[mythtv-users] mythcommflag vs mythtranscode for videos

Peter Bennett (cats22) cats22 at comcast.net
Tue Jan 29 21:31:29 UTC 2013


On 01/29/2013 10:54 AM, Dave Hill wrote:
>
> On 1/7/2013 10:33 AM, Dave Hill wrote:
>> On 1/4/2013 1:39 PM, Jim Stichnoth wrote:
>>> On Fri, Jan 4, 2013 at 7:49 AM, Dave Hill <myth at davidrhill.com> wrote:
>>>> Hello,
>>>> Running mythbuntu 12.04 / mythtv 0.26, I have been finding that
>>>> mythcommflag
>>>> --rebuild --video does not seem to be updating the filemarkup table.
>
> Could someone enlighten me as to the difference between these two
> commands?
> - mythcommflag --rebuild --video <relative path>/<filename>
> - mythtranscode  --buildindex --video --infile <path>/<filename>
>
> I thought I had read somewhere that they were equivalent, but I
> continue to see that mythcommflag doesn't seem to update the
> filemarkup table with any entries containing the filename in
> question.  After running it, I have dumped out the entire table
> grepping for the base filename and found 0 entries.  However, after
> running mythtranscode, I see 500+ entries in the filemarkup table for
> the file that was processed.
>
> I'm running 2:0.26.0+fixes.20130126.14aa707-0ubuntu0mythbuntu1 and I
> have lately been seeing issues seeking and/or saving bookmarks with
> SOME of these files that had their seek tables built with
> mythtranscode.  The behavior I'm seeing is consistent with
> http://code.mythtv.org/trac/ticket/11308 -- that suggests running
> mythcommflag on the files in question.

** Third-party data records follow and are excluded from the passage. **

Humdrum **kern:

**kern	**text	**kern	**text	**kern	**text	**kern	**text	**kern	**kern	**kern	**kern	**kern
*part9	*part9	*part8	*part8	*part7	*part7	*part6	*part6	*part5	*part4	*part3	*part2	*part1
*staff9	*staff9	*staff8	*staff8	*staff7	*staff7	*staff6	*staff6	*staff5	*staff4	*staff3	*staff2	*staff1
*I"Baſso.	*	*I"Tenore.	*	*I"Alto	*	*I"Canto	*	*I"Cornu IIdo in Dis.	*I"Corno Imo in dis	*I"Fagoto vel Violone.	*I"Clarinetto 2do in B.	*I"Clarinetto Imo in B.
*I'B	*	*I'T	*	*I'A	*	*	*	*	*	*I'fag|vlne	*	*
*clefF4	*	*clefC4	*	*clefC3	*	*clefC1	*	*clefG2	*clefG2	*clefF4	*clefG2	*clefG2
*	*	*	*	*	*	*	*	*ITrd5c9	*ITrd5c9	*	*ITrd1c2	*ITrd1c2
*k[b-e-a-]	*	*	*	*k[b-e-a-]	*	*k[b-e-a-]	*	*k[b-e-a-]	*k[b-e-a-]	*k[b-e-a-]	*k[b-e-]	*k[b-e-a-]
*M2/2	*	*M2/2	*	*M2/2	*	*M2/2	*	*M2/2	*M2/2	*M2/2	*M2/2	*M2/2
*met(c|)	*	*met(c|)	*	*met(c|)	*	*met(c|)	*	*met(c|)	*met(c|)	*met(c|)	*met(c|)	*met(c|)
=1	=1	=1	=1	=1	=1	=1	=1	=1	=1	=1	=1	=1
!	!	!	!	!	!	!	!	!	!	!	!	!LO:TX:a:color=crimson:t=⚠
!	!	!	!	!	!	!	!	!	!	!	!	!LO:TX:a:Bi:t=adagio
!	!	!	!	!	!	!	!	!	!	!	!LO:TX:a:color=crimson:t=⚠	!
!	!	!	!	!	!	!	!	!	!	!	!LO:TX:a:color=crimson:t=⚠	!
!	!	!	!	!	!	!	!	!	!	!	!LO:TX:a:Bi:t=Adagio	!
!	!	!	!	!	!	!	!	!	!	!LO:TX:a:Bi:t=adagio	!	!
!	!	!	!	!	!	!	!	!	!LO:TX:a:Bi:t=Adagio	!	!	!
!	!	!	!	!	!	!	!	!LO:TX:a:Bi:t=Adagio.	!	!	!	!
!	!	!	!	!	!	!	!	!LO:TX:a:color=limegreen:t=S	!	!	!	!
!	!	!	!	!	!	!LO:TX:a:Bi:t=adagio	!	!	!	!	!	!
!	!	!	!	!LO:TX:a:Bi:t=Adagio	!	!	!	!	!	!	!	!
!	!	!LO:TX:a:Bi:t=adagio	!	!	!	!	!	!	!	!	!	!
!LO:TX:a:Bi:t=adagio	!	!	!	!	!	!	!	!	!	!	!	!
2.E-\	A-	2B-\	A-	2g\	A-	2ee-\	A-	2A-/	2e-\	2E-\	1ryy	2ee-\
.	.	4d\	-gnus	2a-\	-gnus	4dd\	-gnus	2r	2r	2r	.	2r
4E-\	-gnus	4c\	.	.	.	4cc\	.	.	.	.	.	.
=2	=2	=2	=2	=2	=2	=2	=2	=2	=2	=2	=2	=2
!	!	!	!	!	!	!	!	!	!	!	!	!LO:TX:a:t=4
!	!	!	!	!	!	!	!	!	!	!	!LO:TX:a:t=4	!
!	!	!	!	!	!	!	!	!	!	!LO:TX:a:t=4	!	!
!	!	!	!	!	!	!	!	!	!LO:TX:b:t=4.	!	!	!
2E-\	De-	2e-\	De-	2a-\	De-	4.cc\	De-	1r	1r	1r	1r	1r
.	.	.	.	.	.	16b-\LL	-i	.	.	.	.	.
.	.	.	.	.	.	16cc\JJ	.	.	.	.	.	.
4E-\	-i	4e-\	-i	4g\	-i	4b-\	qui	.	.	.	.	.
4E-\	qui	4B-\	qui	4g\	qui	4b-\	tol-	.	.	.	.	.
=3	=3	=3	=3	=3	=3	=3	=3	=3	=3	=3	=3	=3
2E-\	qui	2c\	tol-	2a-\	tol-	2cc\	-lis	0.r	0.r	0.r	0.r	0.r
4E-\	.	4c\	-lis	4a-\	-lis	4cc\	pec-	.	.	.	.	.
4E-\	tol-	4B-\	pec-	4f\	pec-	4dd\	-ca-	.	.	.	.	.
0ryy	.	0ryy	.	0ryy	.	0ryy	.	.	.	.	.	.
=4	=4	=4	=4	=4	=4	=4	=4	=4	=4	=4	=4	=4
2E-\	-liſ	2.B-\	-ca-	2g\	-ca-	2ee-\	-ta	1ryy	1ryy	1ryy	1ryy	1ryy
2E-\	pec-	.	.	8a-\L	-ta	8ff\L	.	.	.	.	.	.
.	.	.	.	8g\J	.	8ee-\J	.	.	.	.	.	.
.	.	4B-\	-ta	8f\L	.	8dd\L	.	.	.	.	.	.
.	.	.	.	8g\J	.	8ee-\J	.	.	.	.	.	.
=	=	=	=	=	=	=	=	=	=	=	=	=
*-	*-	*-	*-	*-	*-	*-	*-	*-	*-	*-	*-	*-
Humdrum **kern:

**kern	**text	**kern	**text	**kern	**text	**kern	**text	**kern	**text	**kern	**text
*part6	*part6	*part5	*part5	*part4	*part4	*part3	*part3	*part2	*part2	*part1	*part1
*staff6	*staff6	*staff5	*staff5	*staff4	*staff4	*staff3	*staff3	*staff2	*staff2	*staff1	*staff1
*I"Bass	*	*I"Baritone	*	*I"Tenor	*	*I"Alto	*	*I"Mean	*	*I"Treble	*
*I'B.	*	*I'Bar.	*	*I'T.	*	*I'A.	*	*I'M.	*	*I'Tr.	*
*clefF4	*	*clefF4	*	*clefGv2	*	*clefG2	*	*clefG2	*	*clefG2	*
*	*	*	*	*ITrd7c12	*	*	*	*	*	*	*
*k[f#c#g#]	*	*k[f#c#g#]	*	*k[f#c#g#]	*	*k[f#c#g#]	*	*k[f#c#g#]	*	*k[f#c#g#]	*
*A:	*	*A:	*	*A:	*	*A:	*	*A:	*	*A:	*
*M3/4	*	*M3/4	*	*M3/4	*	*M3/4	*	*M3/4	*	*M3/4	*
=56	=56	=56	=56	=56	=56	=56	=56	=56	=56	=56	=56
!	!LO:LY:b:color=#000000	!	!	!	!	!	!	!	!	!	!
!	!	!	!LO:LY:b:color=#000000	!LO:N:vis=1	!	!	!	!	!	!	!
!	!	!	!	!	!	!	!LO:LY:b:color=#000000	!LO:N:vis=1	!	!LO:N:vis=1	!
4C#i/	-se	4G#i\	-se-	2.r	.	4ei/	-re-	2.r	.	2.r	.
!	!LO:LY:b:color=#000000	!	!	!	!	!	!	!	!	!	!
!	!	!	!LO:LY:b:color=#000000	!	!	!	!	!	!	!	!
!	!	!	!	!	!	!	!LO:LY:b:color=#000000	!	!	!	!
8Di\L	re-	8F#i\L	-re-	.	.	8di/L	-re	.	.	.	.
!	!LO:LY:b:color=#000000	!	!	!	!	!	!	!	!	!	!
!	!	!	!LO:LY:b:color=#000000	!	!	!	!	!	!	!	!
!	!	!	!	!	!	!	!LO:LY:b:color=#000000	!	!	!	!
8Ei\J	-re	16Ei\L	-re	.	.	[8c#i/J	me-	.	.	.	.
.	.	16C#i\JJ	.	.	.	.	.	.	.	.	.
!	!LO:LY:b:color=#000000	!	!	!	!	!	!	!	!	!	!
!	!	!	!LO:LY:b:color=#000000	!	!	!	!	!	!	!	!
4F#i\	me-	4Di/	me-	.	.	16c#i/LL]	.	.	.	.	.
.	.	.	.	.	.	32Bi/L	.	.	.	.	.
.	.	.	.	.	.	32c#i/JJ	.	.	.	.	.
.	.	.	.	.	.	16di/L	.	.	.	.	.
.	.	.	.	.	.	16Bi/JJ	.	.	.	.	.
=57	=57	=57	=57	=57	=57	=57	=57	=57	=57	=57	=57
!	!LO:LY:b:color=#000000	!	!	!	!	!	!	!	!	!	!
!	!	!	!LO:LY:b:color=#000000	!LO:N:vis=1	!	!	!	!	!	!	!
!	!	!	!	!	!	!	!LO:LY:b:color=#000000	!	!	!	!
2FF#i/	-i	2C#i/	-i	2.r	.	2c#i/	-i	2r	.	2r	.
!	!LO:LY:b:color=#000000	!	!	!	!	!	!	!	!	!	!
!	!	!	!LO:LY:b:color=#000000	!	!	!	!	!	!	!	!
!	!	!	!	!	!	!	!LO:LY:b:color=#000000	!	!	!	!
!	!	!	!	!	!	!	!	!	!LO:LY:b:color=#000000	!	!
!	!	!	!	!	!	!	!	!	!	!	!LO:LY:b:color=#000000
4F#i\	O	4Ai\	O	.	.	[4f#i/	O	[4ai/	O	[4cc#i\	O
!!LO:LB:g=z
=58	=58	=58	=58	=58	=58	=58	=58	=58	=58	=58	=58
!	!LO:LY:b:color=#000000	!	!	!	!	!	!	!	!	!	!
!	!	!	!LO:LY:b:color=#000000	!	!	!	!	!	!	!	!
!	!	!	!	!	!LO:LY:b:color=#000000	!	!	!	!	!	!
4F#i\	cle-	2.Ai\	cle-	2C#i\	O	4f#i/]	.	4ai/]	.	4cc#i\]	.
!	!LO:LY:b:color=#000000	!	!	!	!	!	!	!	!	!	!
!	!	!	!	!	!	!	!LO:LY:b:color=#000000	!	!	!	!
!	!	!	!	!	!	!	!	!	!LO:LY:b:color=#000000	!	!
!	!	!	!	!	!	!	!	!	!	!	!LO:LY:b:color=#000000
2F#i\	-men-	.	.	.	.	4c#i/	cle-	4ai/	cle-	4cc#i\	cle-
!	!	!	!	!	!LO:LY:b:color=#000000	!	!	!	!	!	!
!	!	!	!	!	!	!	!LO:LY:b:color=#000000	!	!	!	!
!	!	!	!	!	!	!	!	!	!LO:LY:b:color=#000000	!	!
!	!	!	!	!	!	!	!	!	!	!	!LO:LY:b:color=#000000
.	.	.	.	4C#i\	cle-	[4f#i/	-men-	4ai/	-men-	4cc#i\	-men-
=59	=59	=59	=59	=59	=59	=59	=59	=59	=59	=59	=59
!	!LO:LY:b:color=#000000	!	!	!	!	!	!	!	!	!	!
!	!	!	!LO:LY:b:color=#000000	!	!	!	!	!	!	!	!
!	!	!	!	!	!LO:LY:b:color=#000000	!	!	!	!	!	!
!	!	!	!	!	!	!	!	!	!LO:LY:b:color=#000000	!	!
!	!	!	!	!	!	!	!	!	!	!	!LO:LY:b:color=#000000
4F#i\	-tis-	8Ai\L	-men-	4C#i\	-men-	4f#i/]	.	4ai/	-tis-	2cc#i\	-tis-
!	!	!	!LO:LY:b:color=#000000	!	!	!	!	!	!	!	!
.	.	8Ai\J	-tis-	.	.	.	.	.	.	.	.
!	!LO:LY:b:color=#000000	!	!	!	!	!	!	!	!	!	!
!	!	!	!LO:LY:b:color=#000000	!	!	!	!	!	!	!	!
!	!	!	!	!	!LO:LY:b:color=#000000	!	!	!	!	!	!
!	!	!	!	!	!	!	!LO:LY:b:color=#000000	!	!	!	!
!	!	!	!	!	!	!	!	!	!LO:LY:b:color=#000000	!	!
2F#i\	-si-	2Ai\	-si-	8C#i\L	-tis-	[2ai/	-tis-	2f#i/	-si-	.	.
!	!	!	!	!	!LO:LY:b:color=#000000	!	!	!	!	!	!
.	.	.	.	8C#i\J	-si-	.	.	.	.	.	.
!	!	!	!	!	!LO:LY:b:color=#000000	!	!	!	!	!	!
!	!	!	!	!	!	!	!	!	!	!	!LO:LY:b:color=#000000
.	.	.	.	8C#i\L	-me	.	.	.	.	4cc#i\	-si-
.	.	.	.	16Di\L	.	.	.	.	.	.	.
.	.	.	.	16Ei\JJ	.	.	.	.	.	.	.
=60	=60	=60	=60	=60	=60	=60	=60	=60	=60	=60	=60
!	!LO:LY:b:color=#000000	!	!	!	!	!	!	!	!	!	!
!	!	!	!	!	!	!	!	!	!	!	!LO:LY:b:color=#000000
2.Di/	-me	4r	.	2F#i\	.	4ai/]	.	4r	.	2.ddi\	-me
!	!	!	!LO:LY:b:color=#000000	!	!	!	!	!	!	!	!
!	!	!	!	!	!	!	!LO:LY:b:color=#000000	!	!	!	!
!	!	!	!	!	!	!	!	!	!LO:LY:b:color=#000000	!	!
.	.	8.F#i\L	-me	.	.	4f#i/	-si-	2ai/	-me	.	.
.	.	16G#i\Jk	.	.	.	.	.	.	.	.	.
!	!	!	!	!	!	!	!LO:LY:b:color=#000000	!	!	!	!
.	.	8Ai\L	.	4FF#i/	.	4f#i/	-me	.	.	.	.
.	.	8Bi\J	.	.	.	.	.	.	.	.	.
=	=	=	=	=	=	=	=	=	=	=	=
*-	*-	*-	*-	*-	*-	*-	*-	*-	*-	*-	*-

This appears to work to resolve
> the seeking issues.
>
> I've also found that videos that had their seek tables built with
> mythtranscode (the ones that work) seem to seek "choppily" -- ie when
> I Jump Ahead, the picture is very pixelated for a second or two --
> where if they were processed with mythcommflag, the seeking works fine.
>
> Any information about how this works would be appreciated but I guess
> my main question is -- is mythcommflag doing its work in a different
> db table?  Is there some way I can verify that a seek table was
> generated after the mythcommflag --rebuild operation?
>
> Thanks very much,
> Dave Hill
>
I am using mythcommflag and it seems that it actually deletes the seek
table, i.e. existing seek table is removed. This actually works quite
well, the transcoded file is an X264 mks file and seeking works
perfectly with no seek table. However if I do not run the mythcommflag,
the old seek table is still there, and seeking does not work at all,
trying to go forward or back stays in the same place and pixellates the
screen.

I am not sure why this is so, but it works for me. I thin perhaps x264
mks files do not need a seek table so the mythcommflag is removing it.